_The task:_ Put every line of the listing into a JSON list of strings, one string per line, with blank lines skipped. Leave the pictures out of the answer.

Recorded data
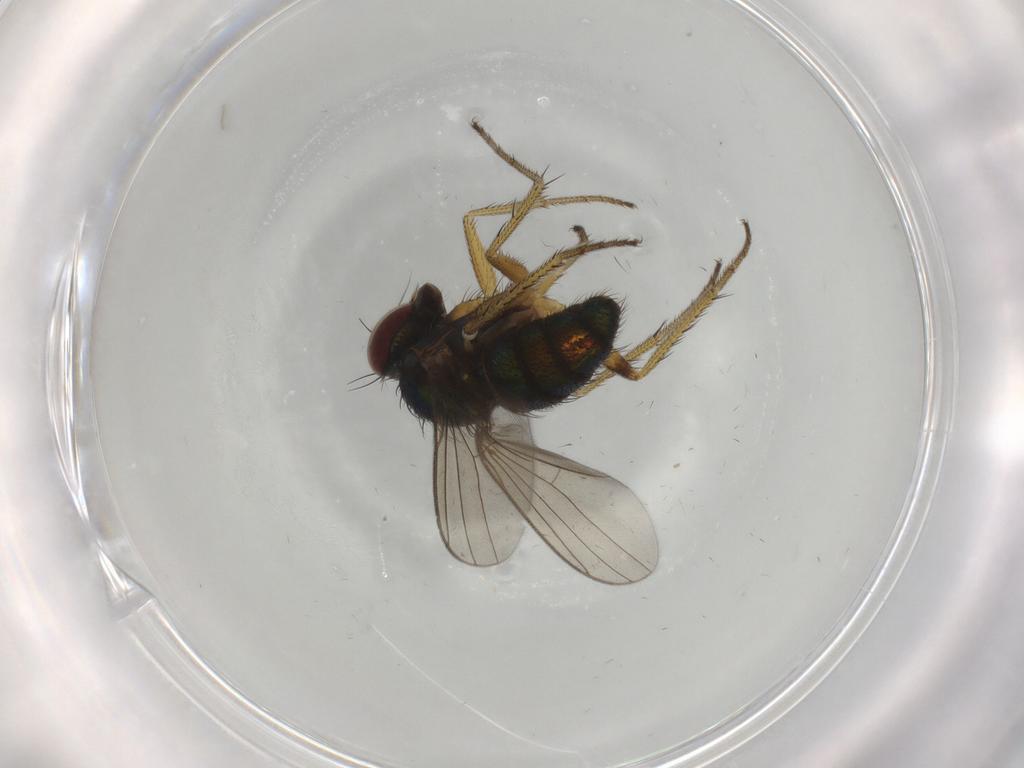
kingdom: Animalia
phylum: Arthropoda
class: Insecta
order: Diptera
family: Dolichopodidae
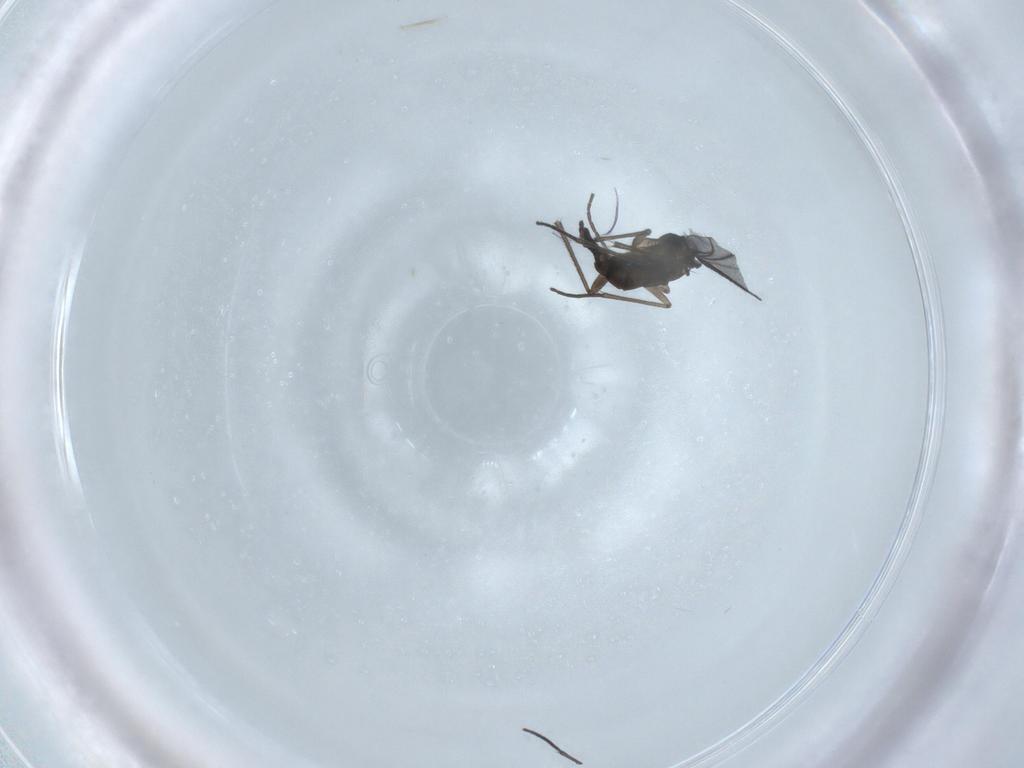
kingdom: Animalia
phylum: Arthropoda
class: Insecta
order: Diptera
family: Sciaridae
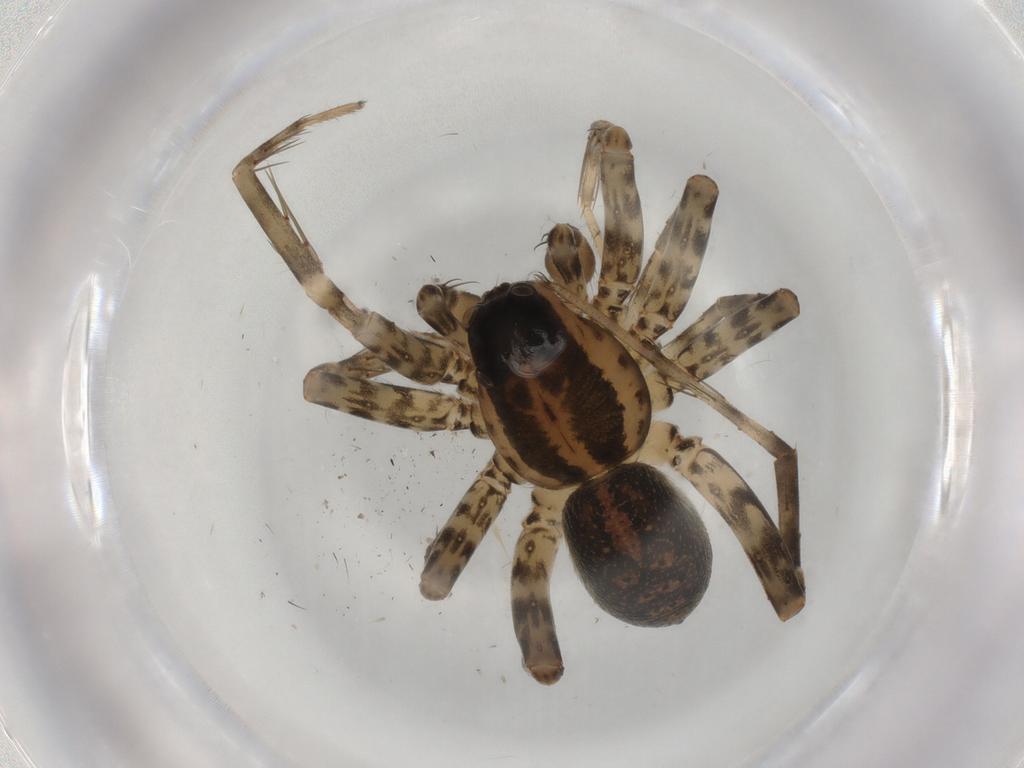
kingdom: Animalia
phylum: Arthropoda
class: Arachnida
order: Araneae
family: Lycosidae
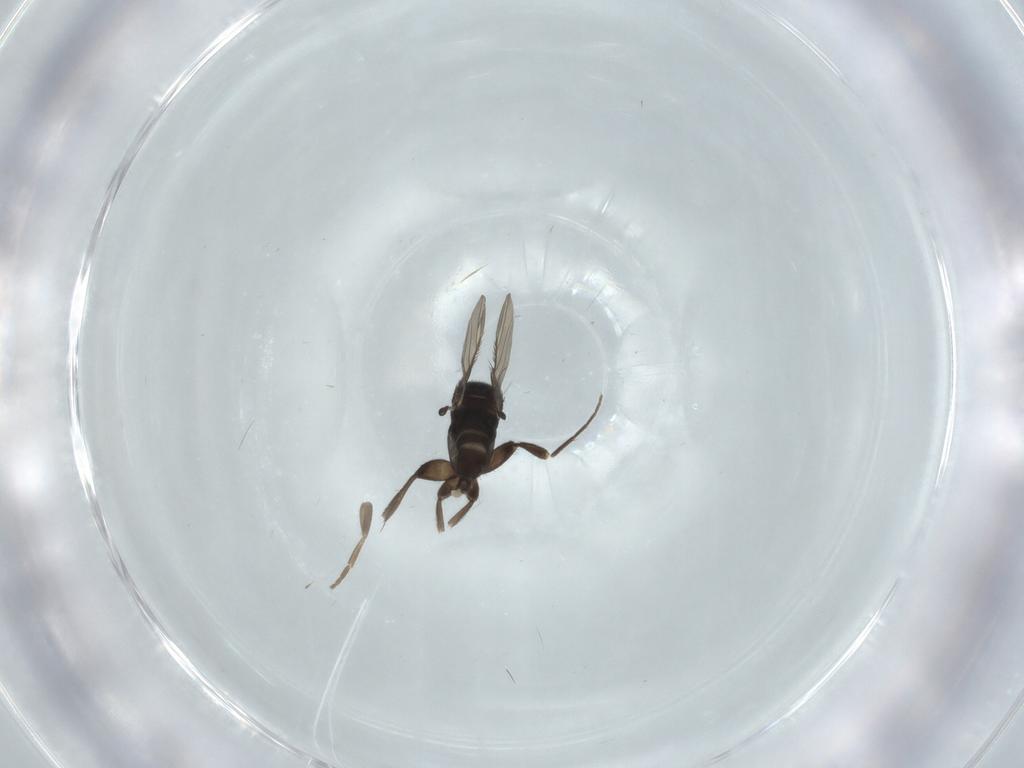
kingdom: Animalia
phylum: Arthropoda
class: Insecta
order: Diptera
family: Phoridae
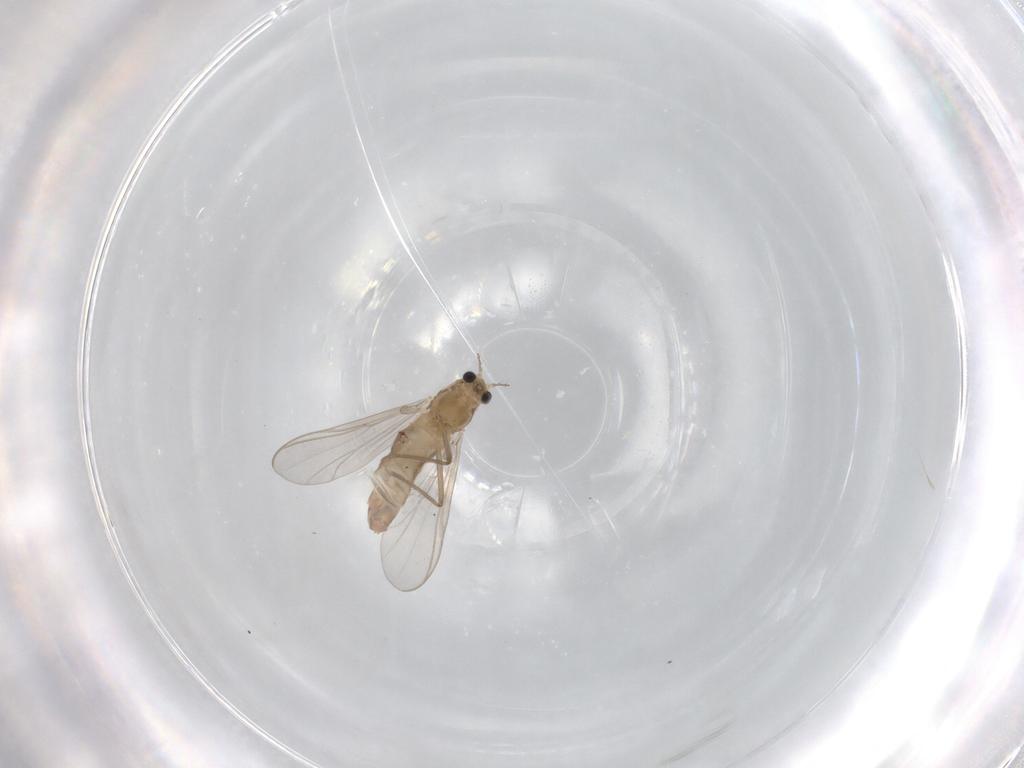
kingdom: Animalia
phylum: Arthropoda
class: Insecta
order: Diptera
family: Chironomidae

_Exercise result:_
[
  "kingdom: Animalia",
  "phylum: Arthropoda",
  "class: Insecta",
  "order: Diptera",
  "family: Dolichopodidae",
  "kingdom: Animalia",
  "phylum: Arthropoda",
  "class: Insecta",
  "order: Diptera",
  "family: Sciaridae",
  "kingdom: Animalia",
  "phylum: Arthropoda",
  "class: Arachnida",
  "order: Araneae",
  "family: Lycosidae",
  "kingdom: Animalia",
  "phylum: Arthropoda",
  "class: Insecta",
  "order: Diptera",
  "family: Phoridae",
  "kingdom: Animalia",
  "phylum: Arthropoda",
  "class: Insecta",
  "order: Diptera",
  "family: Chironomidae"
]